The part below that opens with the line containing "pinky tip: (256, 234)" and closes with the line containing "middle mcp: (175, 180)" should be copied exactly, minus any pictures.

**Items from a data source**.
- Opening Delimiter -
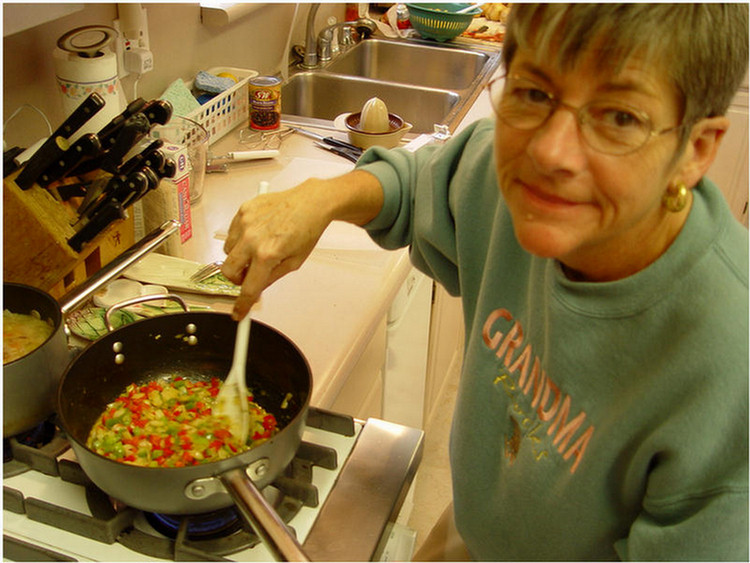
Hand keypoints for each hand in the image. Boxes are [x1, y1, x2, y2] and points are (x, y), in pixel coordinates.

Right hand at [221, 179, 331, 319]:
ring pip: (227, 251)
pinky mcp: (243, 210)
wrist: (311, 202)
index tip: (238, 314)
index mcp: (267, 255)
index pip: (248, 288)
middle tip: (249, 277)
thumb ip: (272, 277)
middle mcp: (252, 239)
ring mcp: (245, 222)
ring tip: (257, 250)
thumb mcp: (295, 262)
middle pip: (228, 271)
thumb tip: (256, 288)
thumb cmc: (307, 230)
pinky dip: (239, 239)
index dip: (242, 305)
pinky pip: (231, 233)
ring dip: (237, 257)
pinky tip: (256, 234)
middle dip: (236, 279)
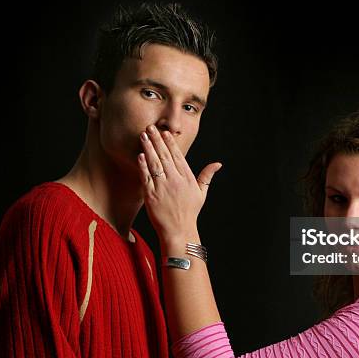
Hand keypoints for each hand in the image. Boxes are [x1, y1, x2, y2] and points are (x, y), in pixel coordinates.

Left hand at [137, 125, 221, 246]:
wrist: (179, 230)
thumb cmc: (189, 212)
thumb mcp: (201, 193)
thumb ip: (207, 176)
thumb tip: (218, 164)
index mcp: (187, 178)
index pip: (178, 156)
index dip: (171, 143)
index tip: (165, 132)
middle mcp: (175, 180)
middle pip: (165, 156)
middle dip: (157, 140)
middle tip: (151, 127)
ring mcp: (163, 187)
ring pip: (155, 163)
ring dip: (149, 148)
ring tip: (143, 135)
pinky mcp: (151, 195)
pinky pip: (146, 177)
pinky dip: (143, 165)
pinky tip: (140, 155)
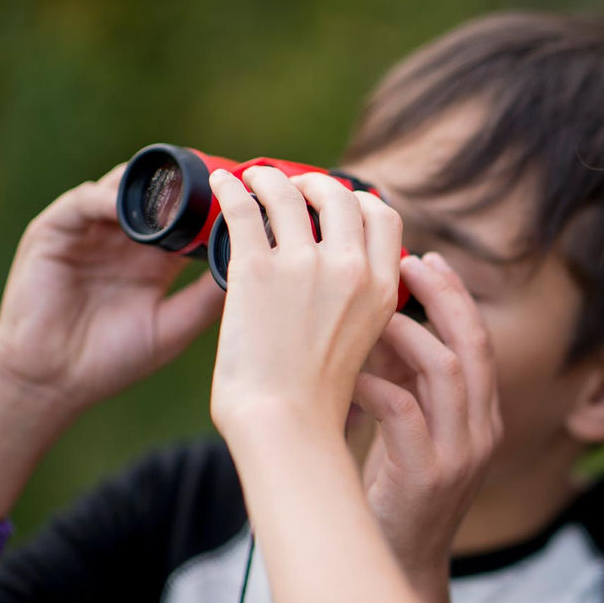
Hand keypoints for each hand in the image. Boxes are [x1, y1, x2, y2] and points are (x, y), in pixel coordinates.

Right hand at [0, 165, 223, 419]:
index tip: (247, 199)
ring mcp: (92, 233)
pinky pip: (83, 202)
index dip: (216, 206)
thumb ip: (209, 296)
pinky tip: (128, 208)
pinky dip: (107, 198)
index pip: (190, 218)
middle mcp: (127, 240)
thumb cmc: (116, 359)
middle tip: (218, 181)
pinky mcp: (55, 232)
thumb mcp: (176, 325)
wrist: (56, 380)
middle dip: (187, 185)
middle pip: (159, 195)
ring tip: (178, 191)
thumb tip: (255, 268)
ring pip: (124, 189)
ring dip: (150, 188)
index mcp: (158, 260)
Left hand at [208, 166, 401, 438]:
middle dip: (314, 183)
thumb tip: (338, 288)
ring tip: (251, 178)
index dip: (358, 200)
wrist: (286, 425)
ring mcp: (304, 266)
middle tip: (290, 189)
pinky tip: (220, 182)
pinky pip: (241, 207)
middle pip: (339, 194)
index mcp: (383, 288)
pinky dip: (230, 188)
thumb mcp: (363, 344)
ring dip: (267, 177)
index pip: (383, 217)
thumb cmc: (316, 400)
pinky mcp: (256, 271)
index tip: (335, 204)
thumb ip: (357, 308)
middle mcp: (350, 269)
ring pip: (287, 190)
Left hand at [355, 256, 501, 573]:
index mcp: (482, 417)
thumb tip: (381, 324)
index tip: (426, 261)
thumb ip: (408, 384)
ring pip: (449, 372)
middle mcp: (482, 431)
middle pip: (475, 346)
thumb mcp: (412, 434)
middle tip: (409, 264)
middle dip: (444, 298)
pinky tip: (349, 371)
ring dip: (408, 334)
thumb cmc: (394, 494)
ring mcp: (461, 455)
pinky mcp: (429, 475)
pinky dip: (378, 384)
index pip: (480, 343)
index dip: (456, 298)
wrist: (399, 566)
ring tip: (370, 314)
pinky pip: (406, 413)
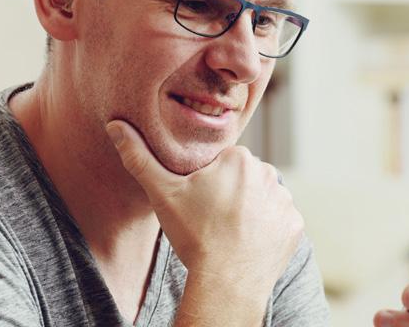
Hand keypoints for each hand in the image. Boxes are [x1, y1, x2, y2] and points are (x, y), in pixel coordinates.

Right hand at [106, 119, 303, 297]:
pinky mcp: (293, 225)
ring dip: (249, 210)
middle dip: (229, 193)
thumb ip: (140, 157)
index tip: (198, 202)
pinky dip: (265, 229)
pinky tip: (247, 241)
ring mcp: (285, 200)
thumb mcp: (162, 193)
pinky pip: (277, 220)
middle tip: (211, 218)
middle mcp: (268, 172)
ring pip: (260, 198)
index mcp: (239, 158)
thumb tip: (115, 125)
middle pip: (242, 179)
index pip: (221, 163)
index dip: (206, 183)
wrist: (226, 282)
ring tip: (228, 231)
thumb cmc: (194, 234)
- Closing Delimiter -
**Answer**.
pinky tip: (256, 234)
middle dip: (236, 279)
Hand keypoints for each hand in the image. Boxes are [x1, y1, x2, y2] and points are (x, y), in pixel coordinates.

Left hand at [137, 125, 221, 246]:
wrist: (179, 230)
thumb cmc: (189, 212)
thumb mcp: (201, 193)
thumb ip: (207, 176)
thumb tip: (218, 164)
index mcp: (187, 178)
index pip: (178, 156)
index dip: (171, 143)
index tip: (165, 132)
middle mcp: (175, 180)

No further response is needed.